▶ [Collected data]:
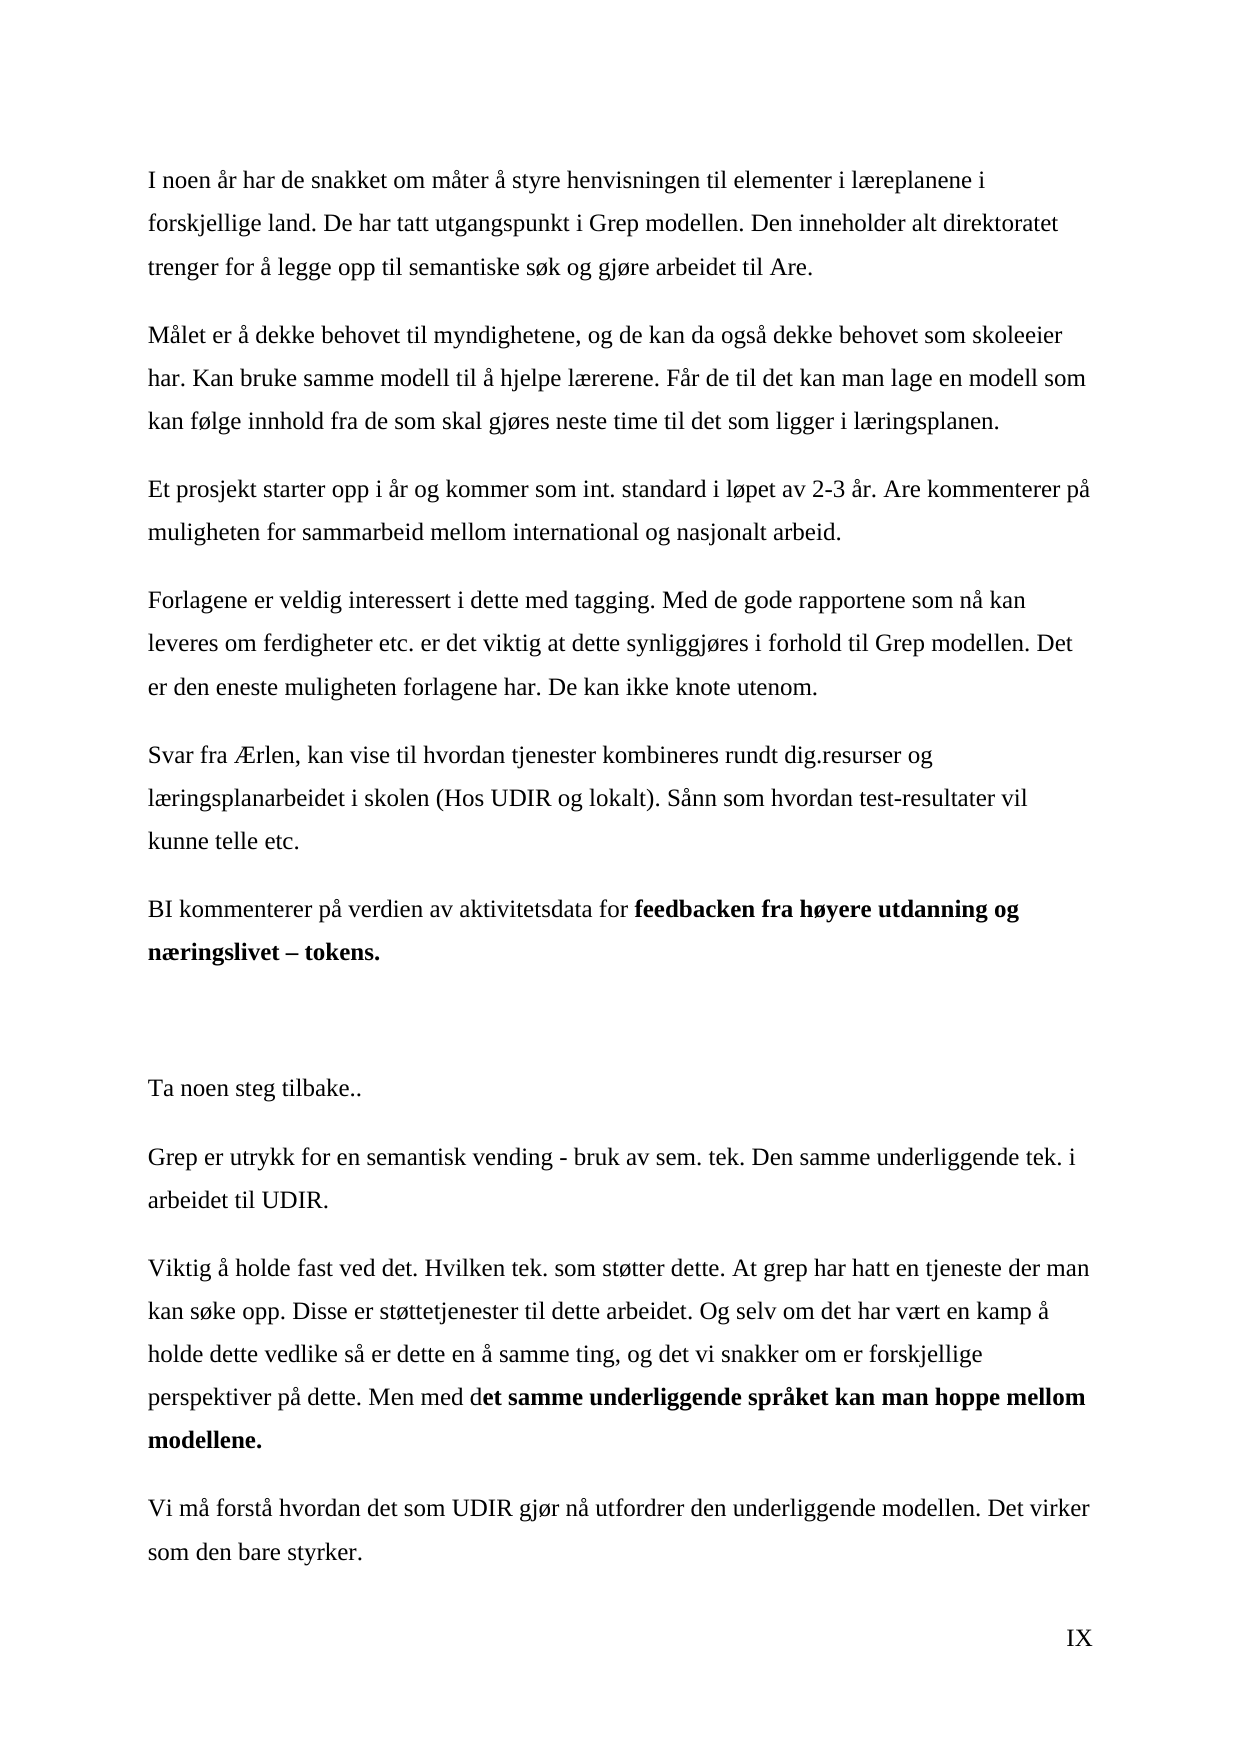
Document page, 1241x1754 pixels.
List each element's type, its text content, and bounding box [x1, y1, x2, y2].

text Målet er å dekke behovet til myndighetene, og de kan da også dekke behovet som skoleeier har. Kan bruke samme modell til å hjelpe lærerene. Får de til det kan man lage en modell som kan følge innhold fra de som skal gjøres neste time til det som ligger i læringsplanen. [148, 320, 1092, 435]
text Viktig å holde fast ved det. Hvilken tek. som støtter dette. At grep har hatt en tjeneste der man kan søke opp. Disse er støttetjenester til dette arbeidet. Og selv om det har vært en kamp å holde dette vedlike så er dette en å samme ting, og det vi snakker om er forskjellige perspektiver på dette. Men med det samme underliggende språket kan man hoppe mellom modellene. [148, 1253, 1092, 1454]
text BI kommenterer på verdien av aktivitetsdata for feedbacken fra høyere utdanning og næringslivet – tokens. [148, 894, 1092, 966]
text Vi må forstå hvordan det som UDIR gjør nå utfordrer den underliggende modellen. Det virker som den bare styrker. [148, 1493, 1092, 1565]
text I noen år har de snakket om måter å styre henvisningen til elementer i læreplanene i forskjellige land. De har tatt utgangspunkt i Grep modellen. Den inneholder alt direktoratet trenger for å legge opp til semantiske søk og gjøre arbeidet til Are. [148, 165, 1092, 280]
text Forlagene er veldig interessert i dette med tagging. Med de gode rapportene som nå kan leveres om ferdigheter etc. er det viktig at dette synliggjøres i forhold til Grep modellen. Det er den eneste muligheten forlagene har. De kan ikke knote utenom. [148, 585, 1092, 700]
text Ta noen steg tilbake.. [148, 1073, 1092, 1102]
text Et prosjekt starter opp i år og kommer som int. standard i løpet av 2-3 år. Are kommenterer på muligheten for sammarbeid mellom international og nasjonalt arbeid. [148, 474, 1092, 546]
text Grep er utrykk for en semantisk vending - bruk av sem. tek. Den samme underliggende tek. i arbeidet til UDIR. [148, 1142, 1092, 1213]
text Svar fra Ærlen, kan vise til hvordan tjenester kombineres rundt dig.resurser og læringsplanarbeidet i skolen (Hos UDIR og lokalt). Sånn som hvordan test-resultater vil kunne telle etc. [148, 740, 1092, 855]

▶ [To be done]: Can you turn the stretch from the first line through the line containing "List each element's" into a Markdown table with the columns No. and Line, skipping blank lines and leaving out the pictures?

▶ [Response to the task]:
| No. | Line |
|---|---|
| 1 | Document page, 1241x1754 pixels. |
| 2 | List each element's type, its text content, and bounding box [x1, y1, x2, y2]. |